ML Today, April 18, 2022, https://mltoday.com/

Bernie Sanders: Amazon Labor Union victory has launched a national movement / by Jake Johnson

At left: Chris Smalls, president of the Amazon Labor Union, center, with other members of ALU marching at the Amazon JFK8 distribution center in Staten Island, Oct. 25, 2021. At right: Sen. Bernie Sanders. | AP photos

On an organizing call Monday night with leaders of the Amazon Labor Union, Sen. Bernie Sanders, Ind.-Vt., said he believes the grassroots group’s historic election victory in Staten Island earlier this month has empowered workers across the nation to collectively face down their corporate employers and fight for better conditions.

“All across this country, people are saying, ‘Whoa! If these guys at Amazon can take on that company, we can do it as well,’” said Sanders, the chair of the Senate Budget Committee. “What we’re looking at, I think, is a national, sweeping movement.”

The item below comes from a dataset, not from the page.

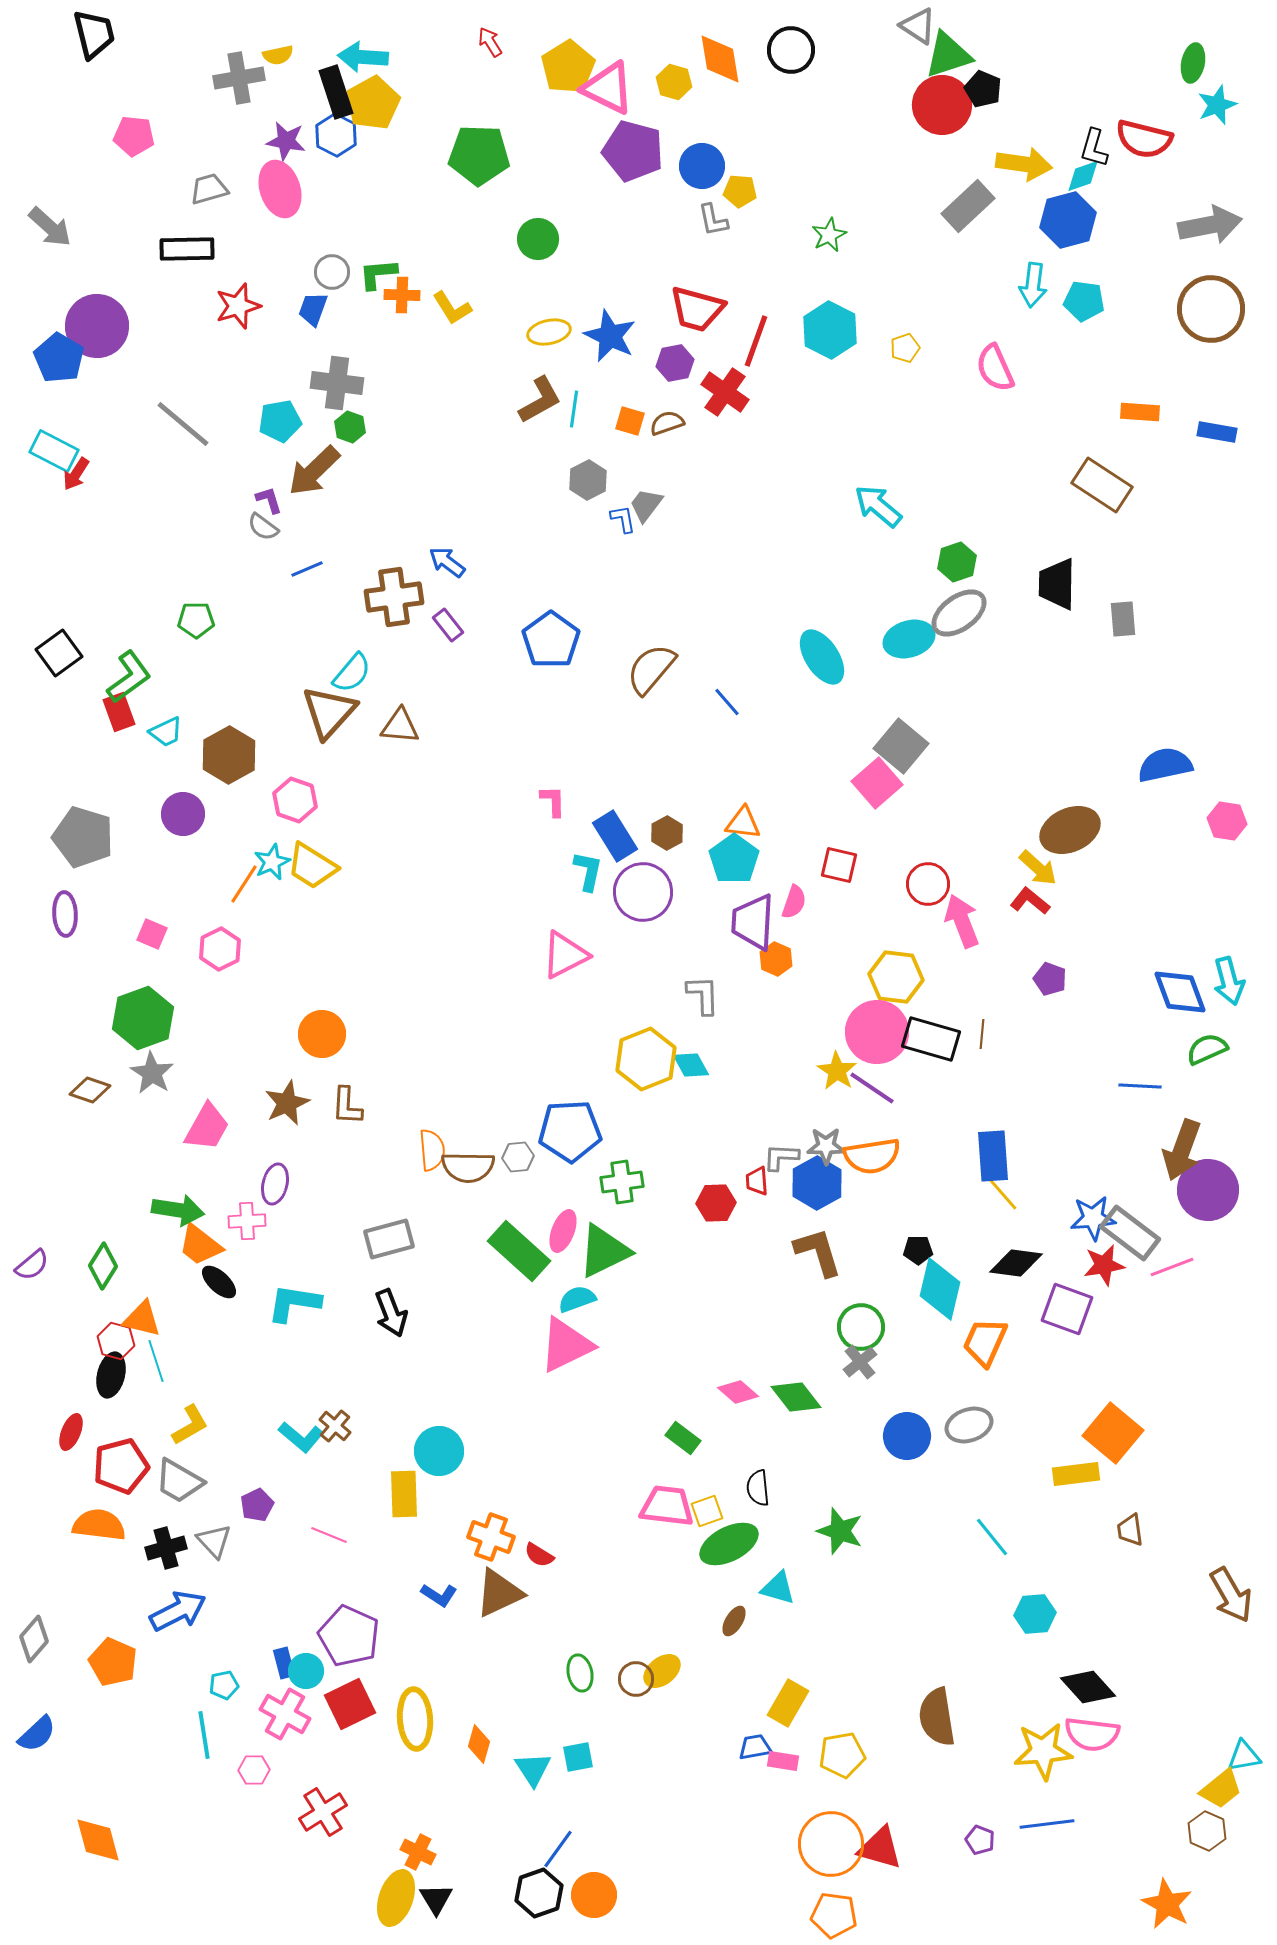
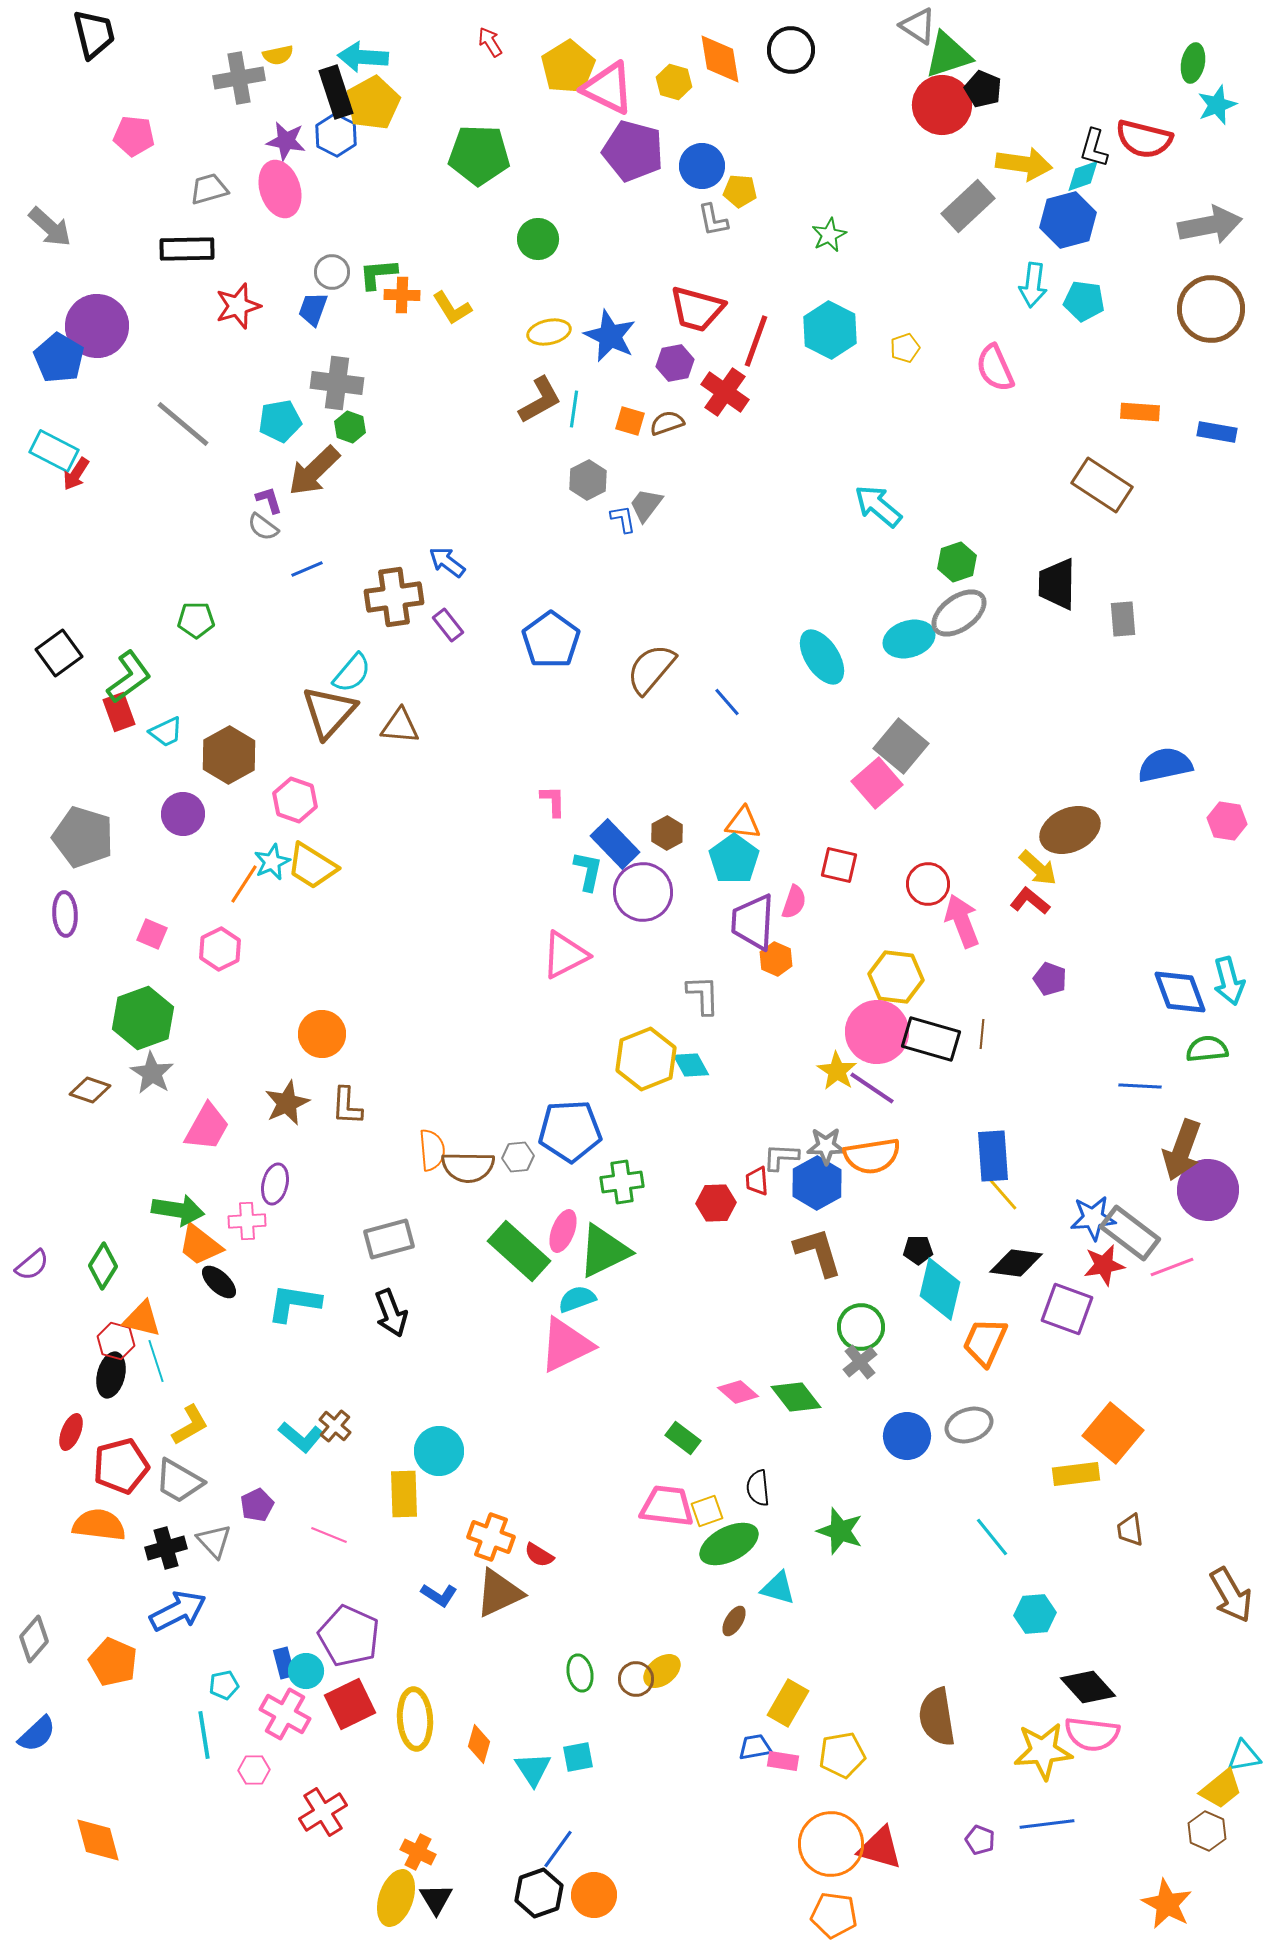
blue rectangle at (615, 836): moved 8 px down; rotated 12 degrees counterclockwise
green semicircle at (1207, 1049): rotated 18 degrees clockwise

In the days since the independent union’s victory—which Amazon is attempting to overturn with a slew of formal objections—workers at more than 100 of the retail giant’s facilities across the United States have contacted the Amazon Labor Union (ALU) about organizing their workplaces, a nightmare scenario for management.

ALU’s landmark win also came amid a wave of union victories at Starbucks locations nationwide. After Starbucks workers in Buffalo, N.Y., voted to unionize in December, employees at more than a dozen of the company’s shops scored election victories in the weeks that followed—momentum that Starbucks executives are actively trying to blunt.

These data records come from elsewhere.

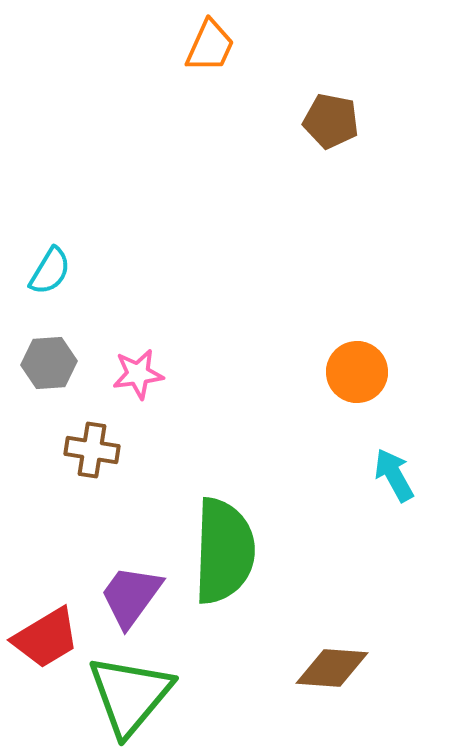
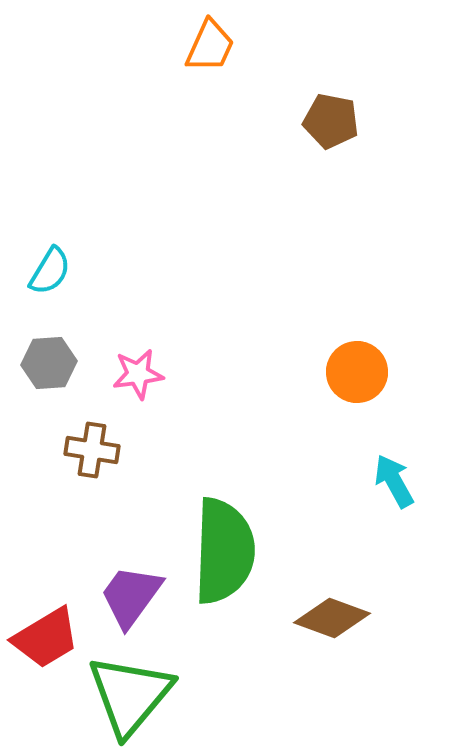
cyan arrow: moved 6 px down
brown diamond: moved 50 px up; rotated 16 degrees clockwise
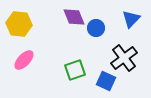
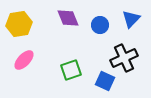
purple diamond: moved 6 px left, 1 px down
yellow hexagon: rotated 15 degrees counterclockwise
blue circle: moved 4 px right, 3 px up
black cross: rotated 12 degrees clockwise
green square: moved 4 px left
blue square: moved 1 px left
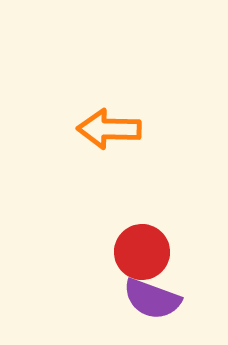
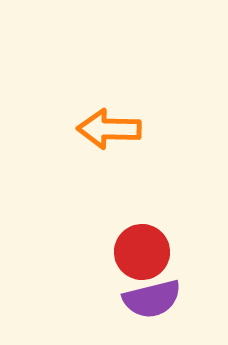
purple semicircle: rotated 34 degrees counterclockwise
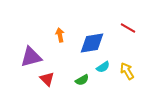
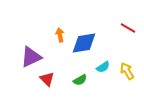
blue diamond: moved 8 px left
purple triangle: rotated 10 degrees counterclockwise
green semicircle: moved 2 px left
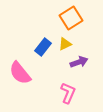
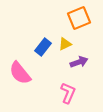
orange square: moved 8 px right; rotated 10 degrees clockwise
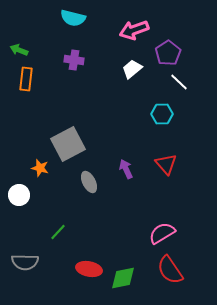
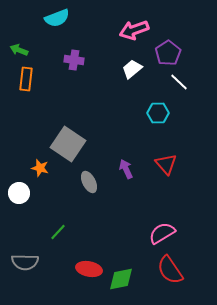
cyan semicircle: moved 16 px left; rotated 35 degrees counterclockwise
cyan hexagon: moved 4 px left, 1 px up
gray square: rotated 28 degrees counterclockwise
white circle: moved 2 px up
green diamond: moved 2 px left, 1 px down
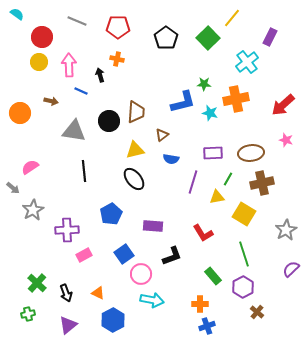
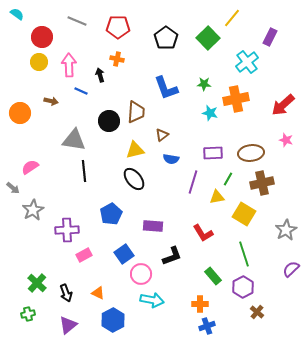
blue L-shape at (183, 102): moved 17 px left, 14 px up; rotated 84 degrees clockwise
gray triangle at (74, 131): moved 9 px down
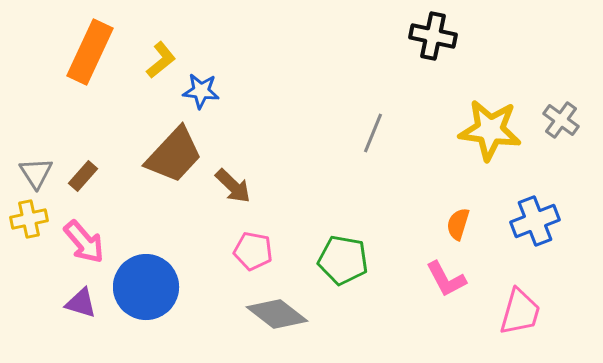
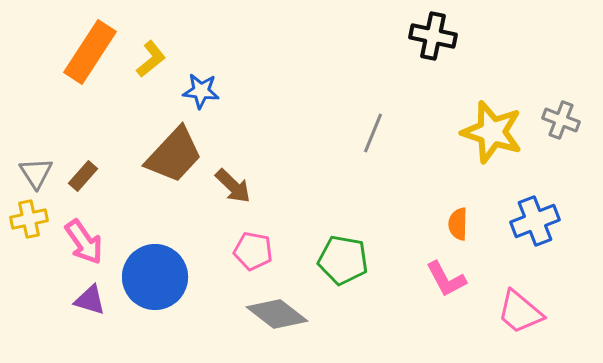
orange rectangle: rotated 8 degrees clockwise
yellow L-shape: moved 10 px left, 1 px up
gray cross: rotated 15 degrees counterclockwise
yellow star: moved 2 px right, 2 px down; rotated 10 degrees clockwise
orange semicircle: rotated 16 degrees counterclockwise
pink arrow: rotated 6 degrees clockwise
blue circle: moved 9 px right, 10 px up
purple triangle: moved 9 px right, 3 px up
pink trapezoid: rotated 114 degrees clockwise
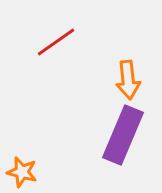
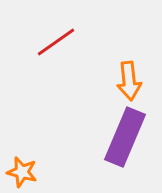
orange arrow: moved 1 px right, 1 px down
purple rectangle: moved 2 px right, 2 px down
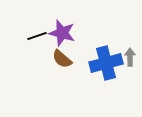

“People are sick and tired of corporate greed,” Sanders said during Monday’s call, which featured ALU president Chris Smalls, chair Angelika Maldonado, and Workers Committee member Michelle Valentin Nieves.

“I know that I have colleagues in the Congress who feel the same as I do,” the Vermont senator added. “Our demand now is that [Amazon’s billionaire executive chairman Jeff] Bezos and Amazon sit down and start negotiating a contract. Our demand is that they stop spending millions trying to prevent workers from exercising their constitutional right to form a union.”

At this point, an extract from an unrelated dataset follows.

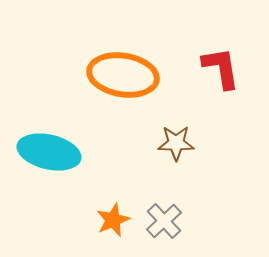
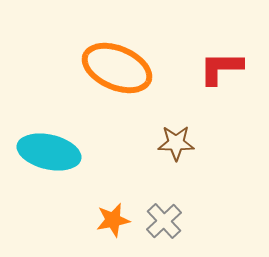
red L-shape: rotated 81 degrees counterclockwise
orange ellipse: moved 6 px left, 7 px up; rotated 14 degrees clockwise
orange star: rotated 12 degrees clockwise
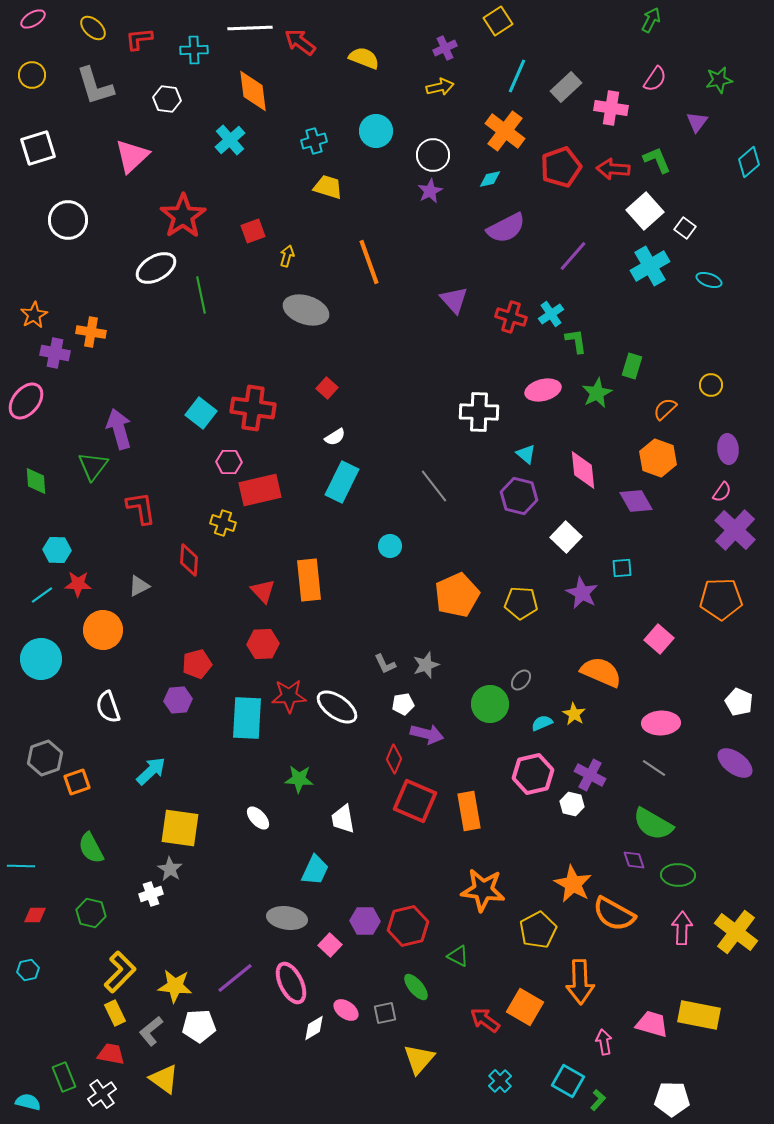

In an attempt to galvanize additional union drives, the call directed viewers to a website that aims to connect employees with organizers and provide them with key information and resources.

But Smalls, who was fired by Amazon in 2020 after he organized a walkout at JFK8 over the company’s inadequate pandemic safety protocols, emphasized that face-to-face conversations are essential to help workers “really understand what unions provide.”

“Find somebody that’s in a union and have a conversation with them,” Smalls suggested to workers. “And not just one conversation, it takes several conversations…. At the end, you’ll probably make the decision to want to join one.”

Maldonado, a current employee at Amazon’s JFK8 facility in Staten Island, similarly stressed the importance of in-person interaction and education in laying the groundwork for unionization.

“No matter where you work,” said Maldonado, “you deserve to have certain rights that other workers in other companies do.”

The organizing call came as ALU is gearing up for a second union election in Staten Island on April 25, when voting is set to begin at Amazon’s 1,500-worker LDJ5 warehouse.

As The City reported Monday, ALU’s demands “remain the same at LDJ5: a $30-an-hour minimum wage, better working conditions, including two paid 30-minute breaks and an hour-long paid lunch break, better medical leave, additional paid time off, and eliminating productivity rates that require workers to pick a certain number of items an hour.”

Jake Johnson is a staff writer for Common Dreams.